= Problem set =
- A) In the passage on tamoxifen and CYP2D6, take the part between "In addition to" and "( Table 2 ).", inclusive, and write it out again with "efficacy" swapped for "effectiveness".
- B) Extend the passage on tamoxifen and CYP2D6 by writing what comes after its final sentence.

These results have led to retrospective studies evaluating the effect of CYP2D6 genotype on breast cancer outcomes. In one study, estrogen receptor-positive breast cancer patients homozygous for the poor metabolizer genotype who were treated with tamoxifen monotherapy were more likely to experience a recurrence of breast cancer than those patients who carried an allele coding for active enzyme (adjusted hazard ratio=1.86, p=0.089) (23) . These findings were consistent with the hypothesis that homozygous *4/*4 patients did not activate tamoxifen to endoxifen and therefore received less or no benefit from the drug. Results from subsequent studies have been mixed; some confirmed this finding (2426), while others did not ( Table 1 ) (27, 28) . In fact, two of these studies suggested just the opposite effect: CYP2D6 *4/*4 patients actually had better outcomes with tamoxifen monotherapy (27, 28) . Nevertheless, although further studies are required, these investigations suggest an important role for CYP2D6 activity in tamoxifen metabolism.

Coadministration of Tamoxifen and an SSRI or SNRI

In addition to genetic inactivation of CYP2D6, CYP2D6 activity can be decreased by medications that inhibit the enzyme (22, 29, 30) . Therefore, use of CYP2D6 inhibitors in patients who are being treated with tamoxifen, even if they have the homozygous active genotype, could potentially affect breast cancer outcomes, in a manner similar to the poor metabolizer genotype. Inhibition of tamoxifen conversion to endoxifen may decrease the efficacy of tamoxifen therapy and increase the risk of breast cancer development or recurrence. Several SSRIs and SNRIs are potent, moderate, or mild inhibitors of CYP2D6 ( Table 2 ).

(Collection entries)
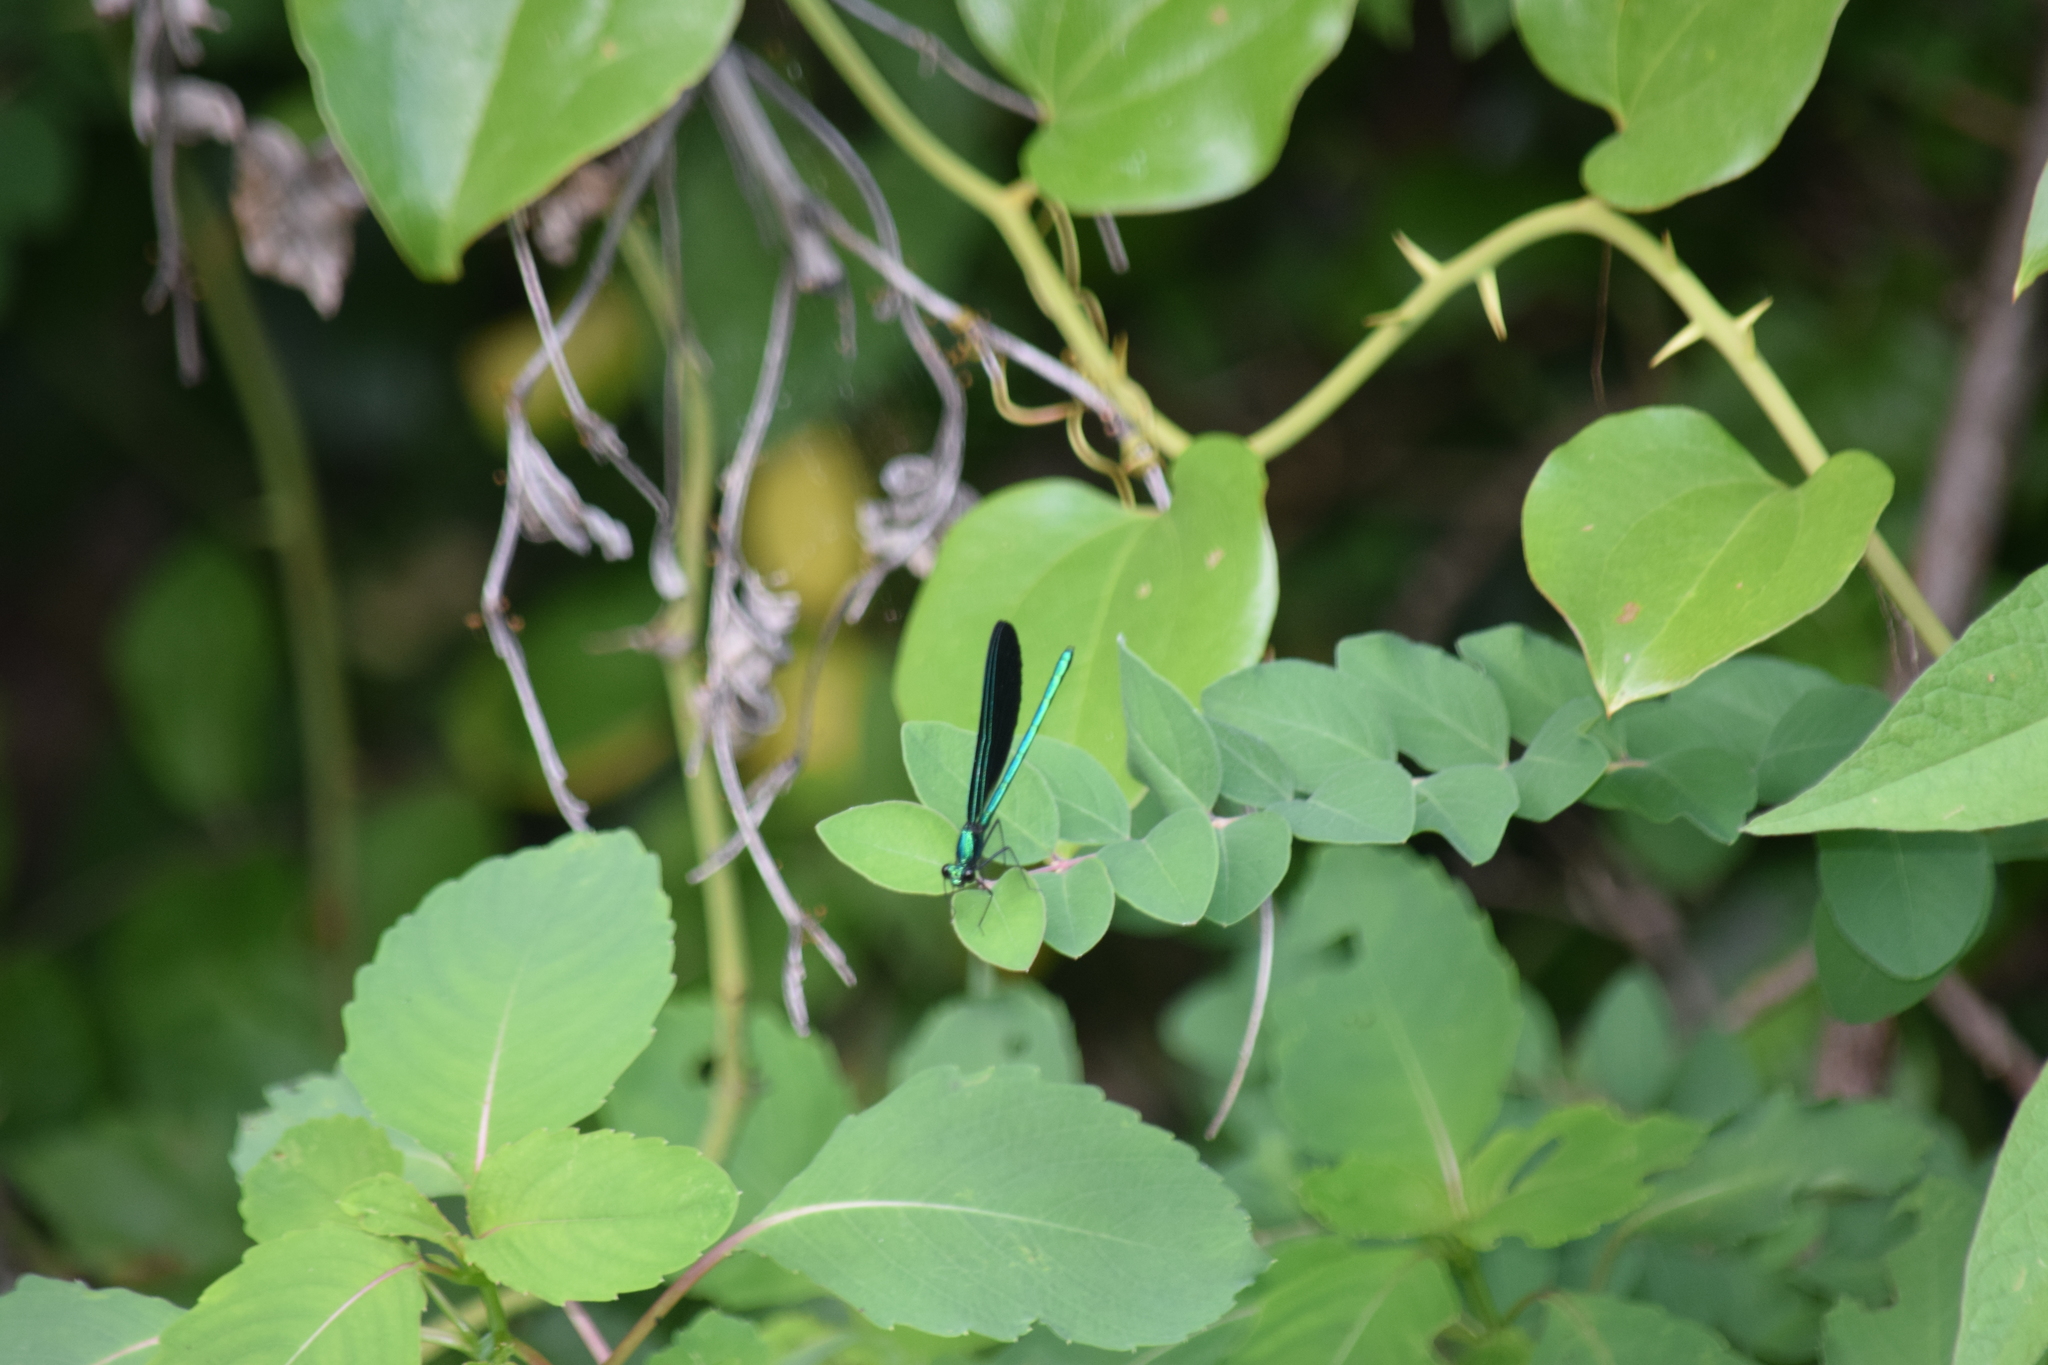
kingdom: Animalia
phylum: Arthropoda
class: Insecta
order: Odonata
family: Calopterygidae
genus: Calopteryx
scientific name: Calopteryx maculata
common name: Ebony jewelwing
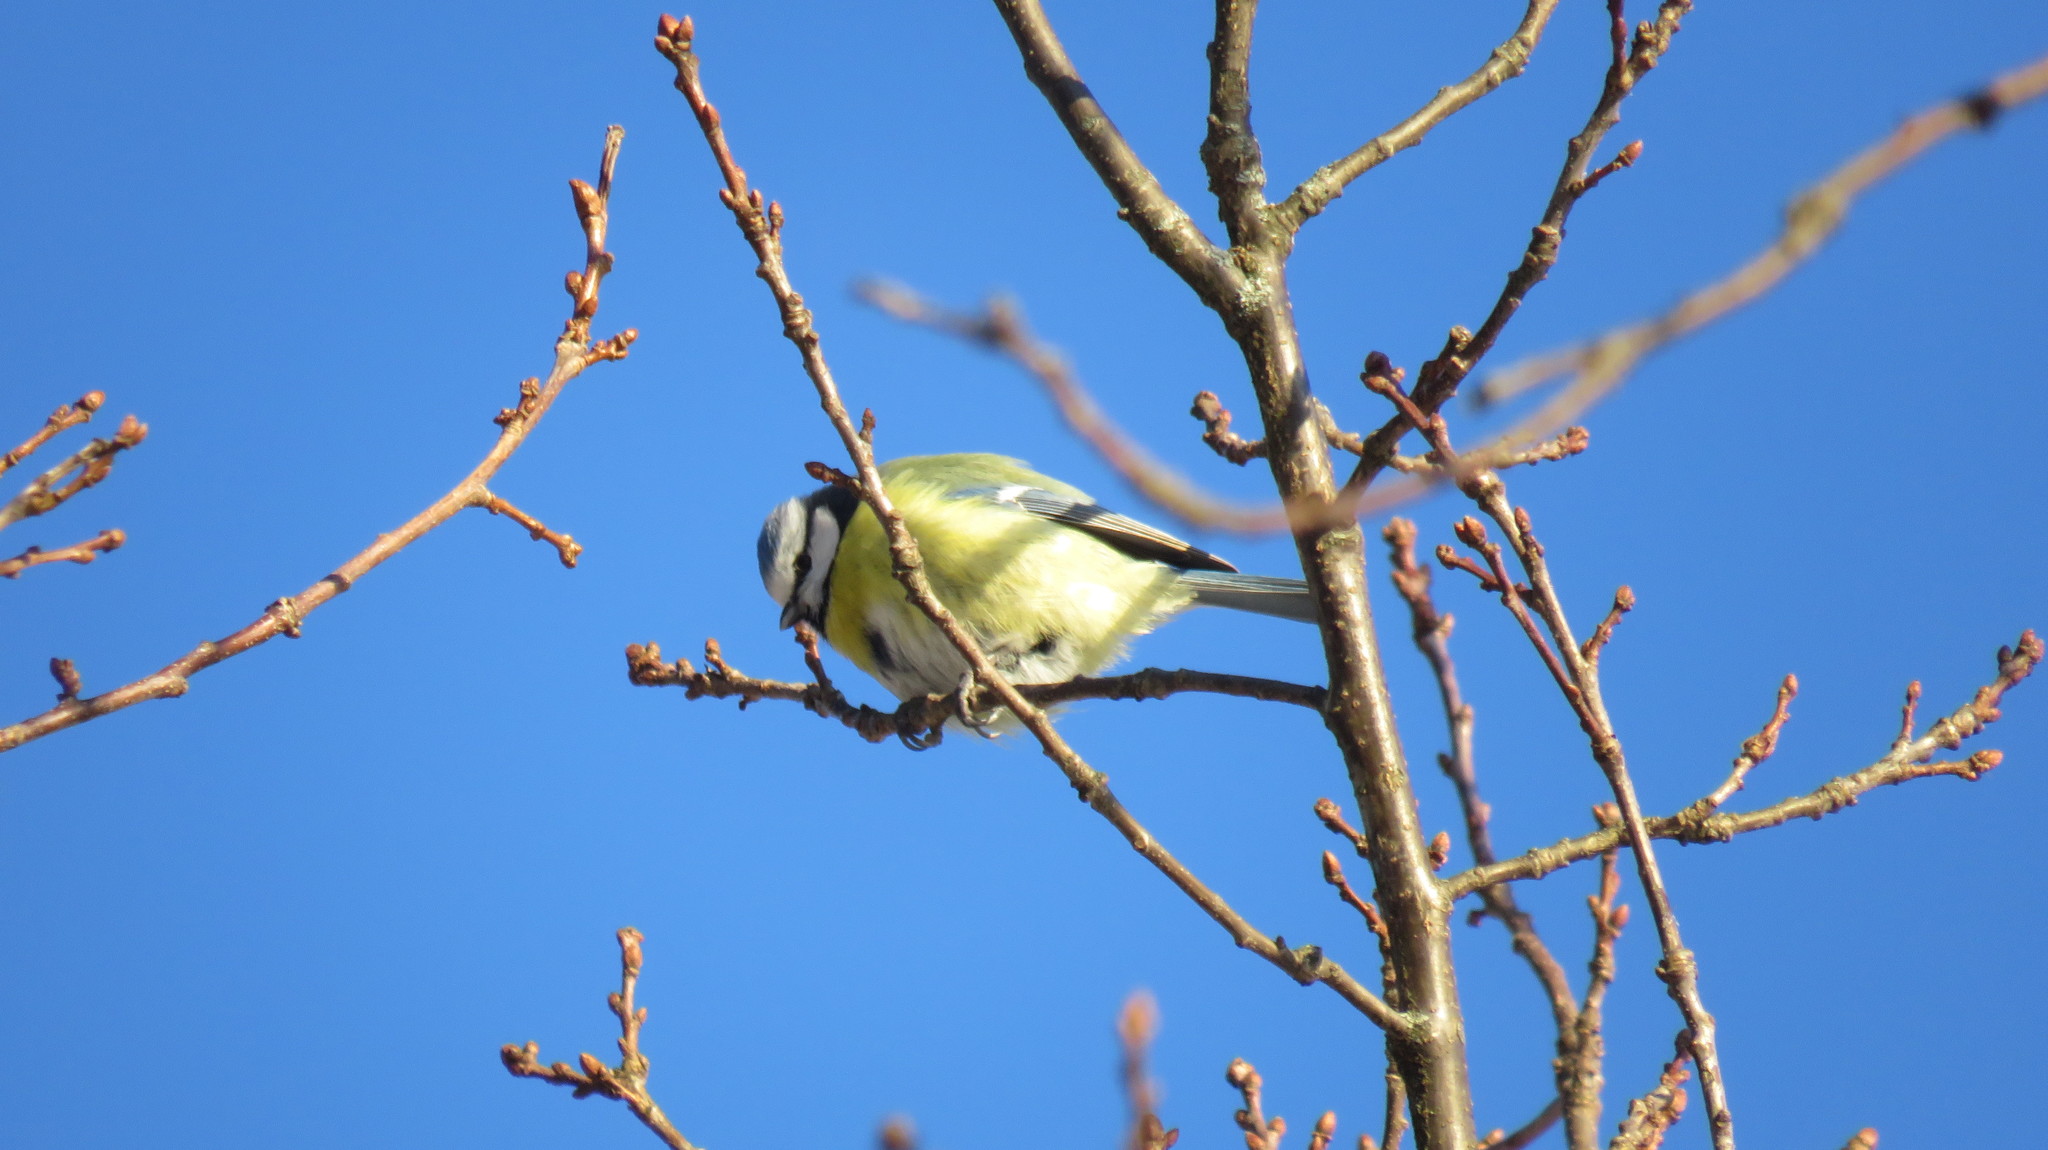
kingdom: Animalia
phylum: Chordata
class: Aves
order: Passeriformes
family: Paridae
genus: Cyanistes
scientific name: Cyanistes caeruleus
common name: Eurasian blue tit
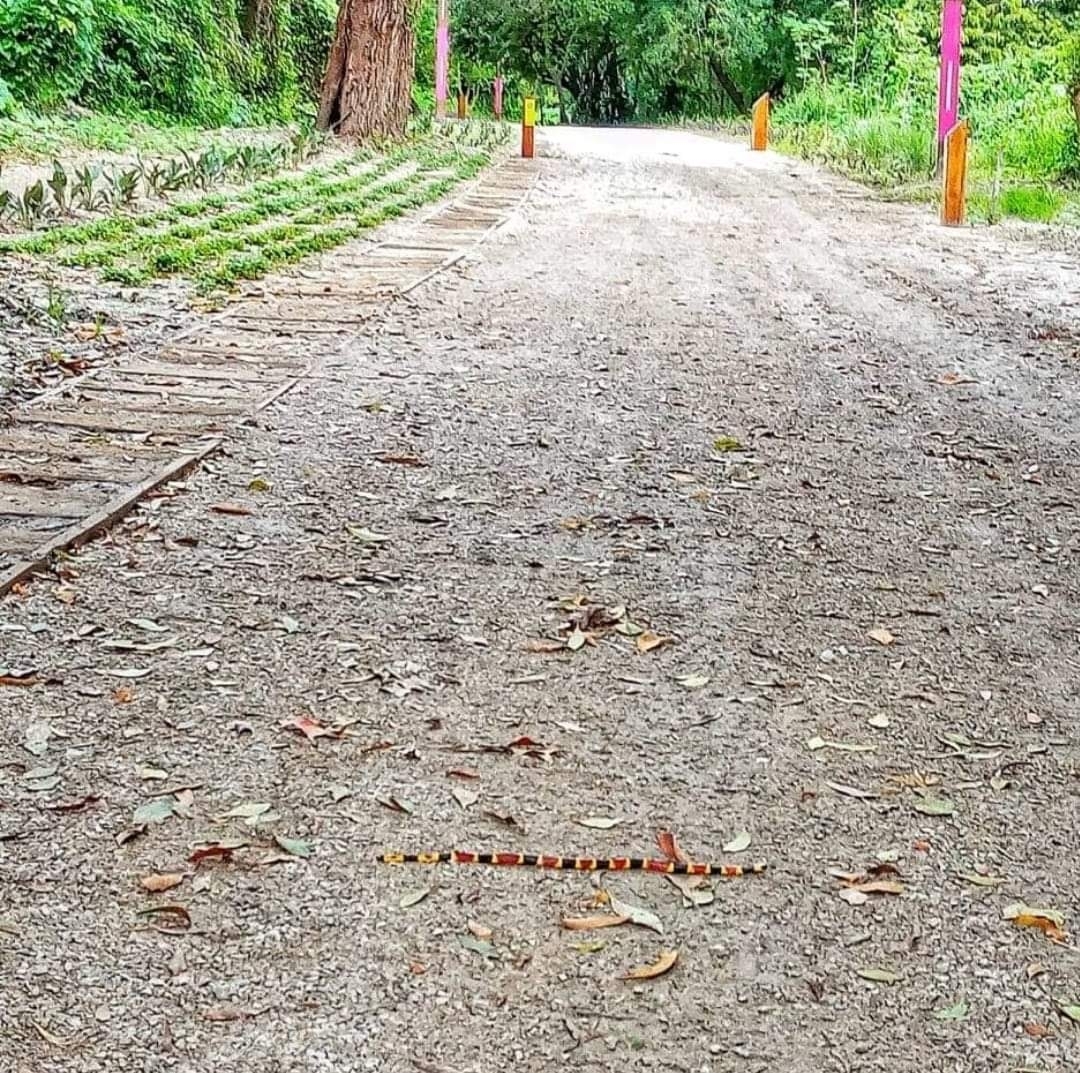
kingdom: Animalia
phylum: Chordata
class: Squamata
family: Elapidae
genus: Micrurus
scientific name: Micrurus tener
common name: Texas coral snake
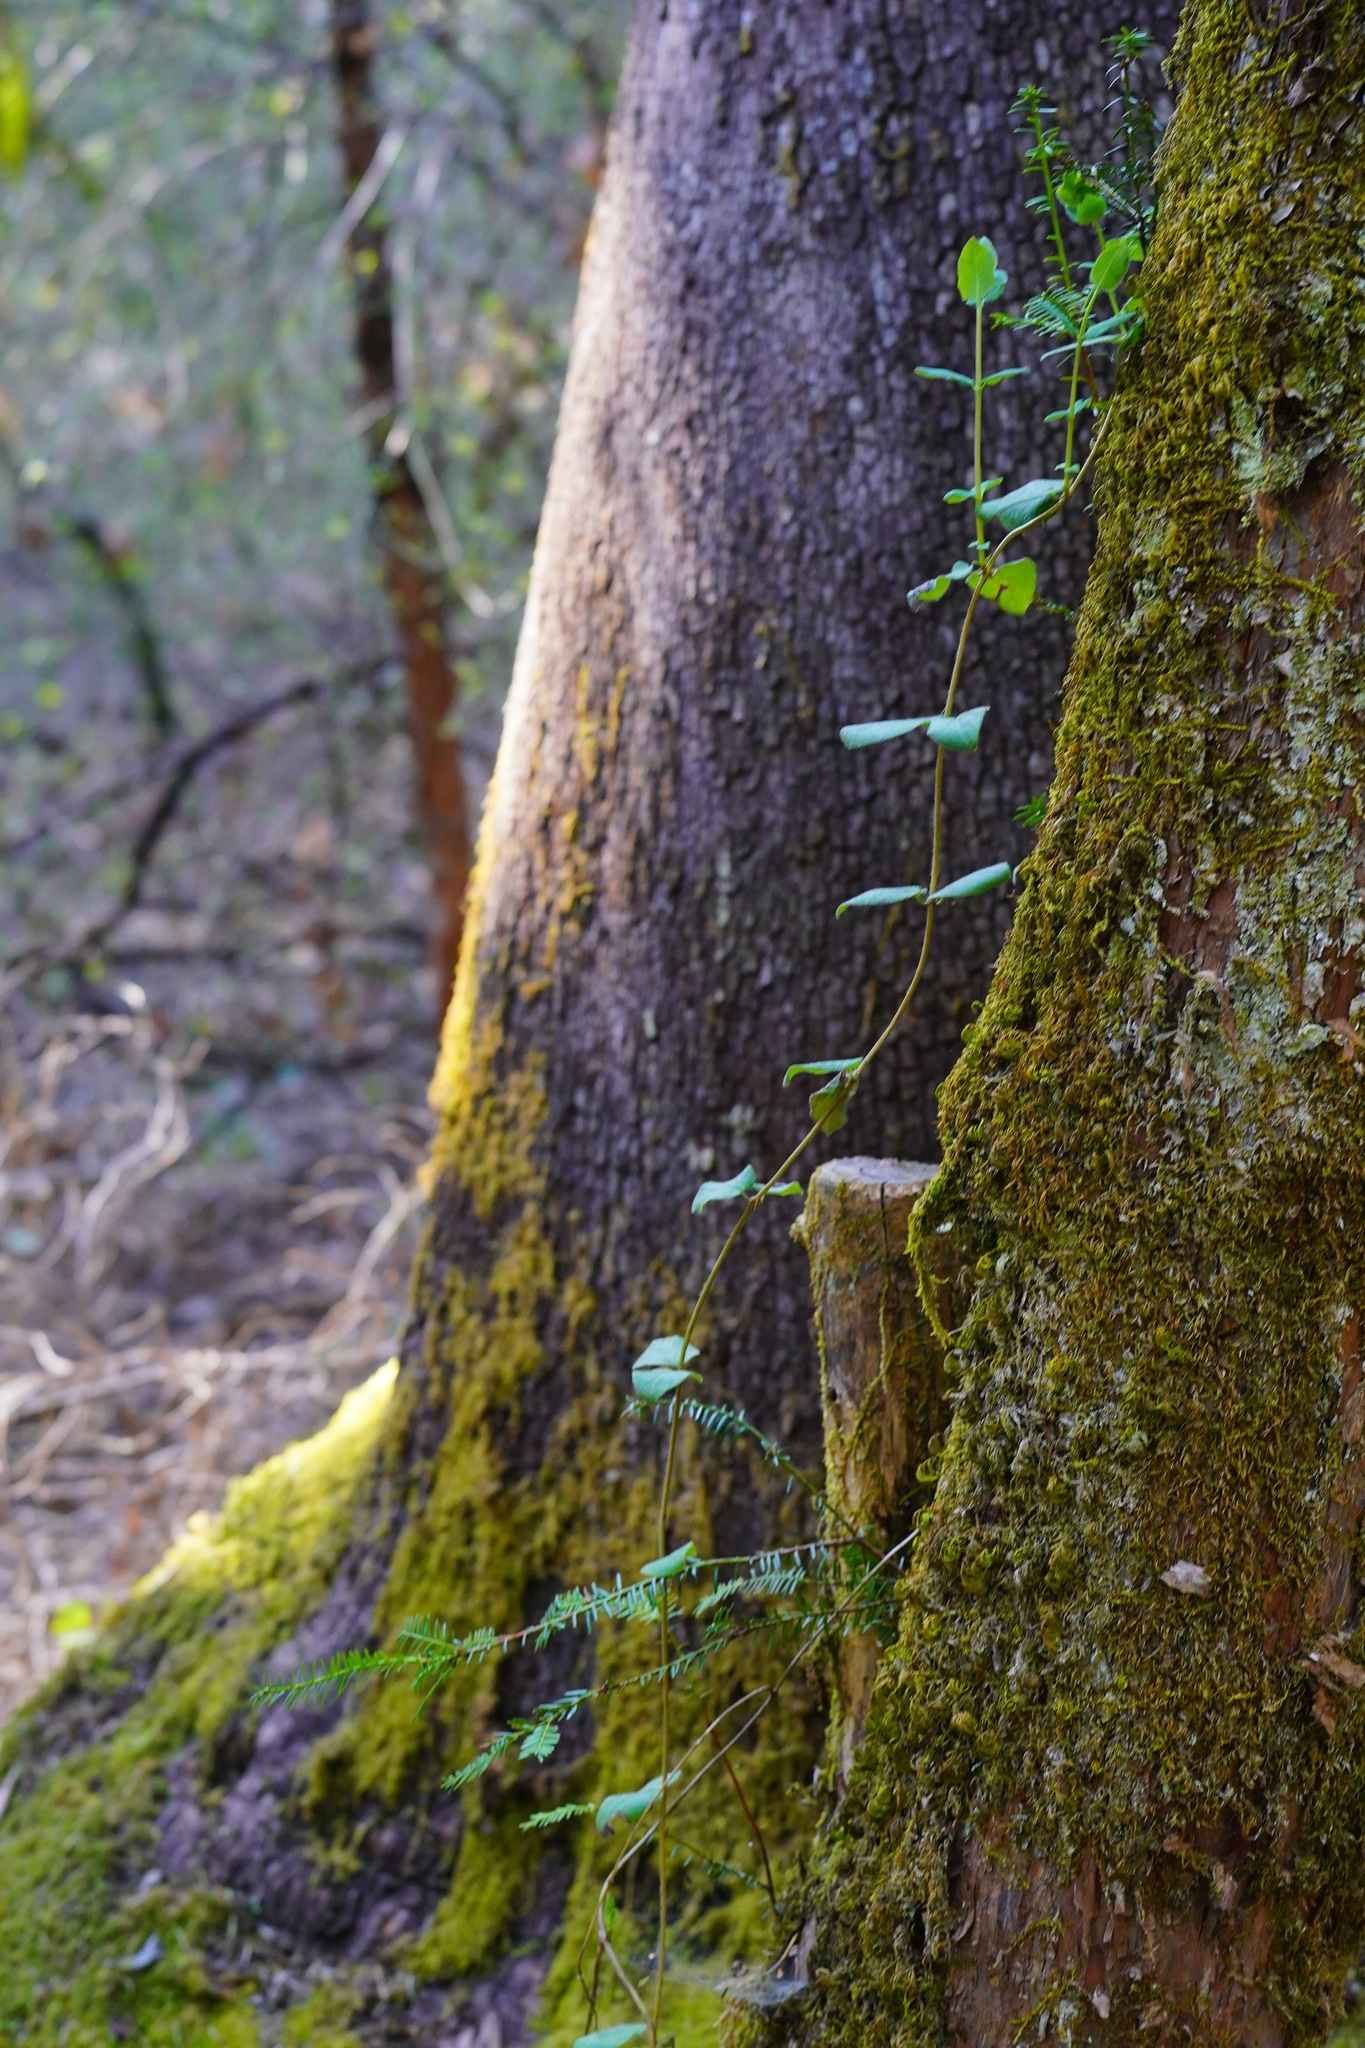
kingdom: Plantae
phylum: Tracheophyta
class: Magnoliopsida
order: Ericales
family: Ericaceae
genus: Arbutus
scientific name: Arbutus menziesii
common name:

= Your written answers =
- A)
In addition to genetic inactivation of CYP2D6, CYP2D6 activity can be decreased by medications that inhibit the enzyme (22, 29, 30) . Therefore, use of CYP2D6 inhibitors in patients who are being treated with tamoxifen, even if they have the homozygous active genotype, could potentially affect breast cancer outcomes, in a manner similar to the poor metabolizer genotype. Inhibition of tamoxifen conversion to endoxifen may decrease the effectiveness of tamoxifen therapy and increase the risk of breast cancer development or recurrence. Several SSRIs and SNRIs are potent, moderate, or mild inhibitors of CYP2D6 ( Table 2 ).

- B)
Indeed, women with wild-type CYP2D6 genotype treated with tamoxifen have been shown to have statistically significant decreases in endoxifen concentration following initiation of concomitant paroxetine therapy (20) . An observational study of women treated with tamoxifen demonstrated low serum concentrations of endoxifen in those concomitantly treated with strong inhibitors of CYP2D6, such as paroxetine and fluoxetine, and intermediate levels of endoxifen in those concomitantly treated with weak inhibitors, such as sertraline and citalopram (29) . It is noteworthy that venlafaxine, which does not inhibit CYP2D6, had little effect on endoxifen concentration. Similarly, it would be expected that other SSRIs and SNRIs that have not been shown to inhibit CYP2D6 activity, such as fluvoxamine and escitalopram, would have little effect on endoxifen concentration, although this hypothesis has not yet been formally studied.
The influence of concomitant medications in addition to CYP2D6 genotype on breast cancer outcome has also been investigated in one of the retrospective patient cohorts mentioned earlier (31) . Information about concomitant treatment with CYP2D6 inhibitors was extracted from medical records and combined with genotype information to classify patients on the basis of metabolizer status. Those women with decreased CYP2D6 metabolism had increased rates of breast cancer recurrence and decreased relapse-free survival time. Since it was a retrospective analysis of a previously conducted study, endoxifen concentrations were not available. Nonetheless, the authors concluded that based on these data, CYP2D6 inhibitors should probably be avoided in patients being treated with tamoxifen.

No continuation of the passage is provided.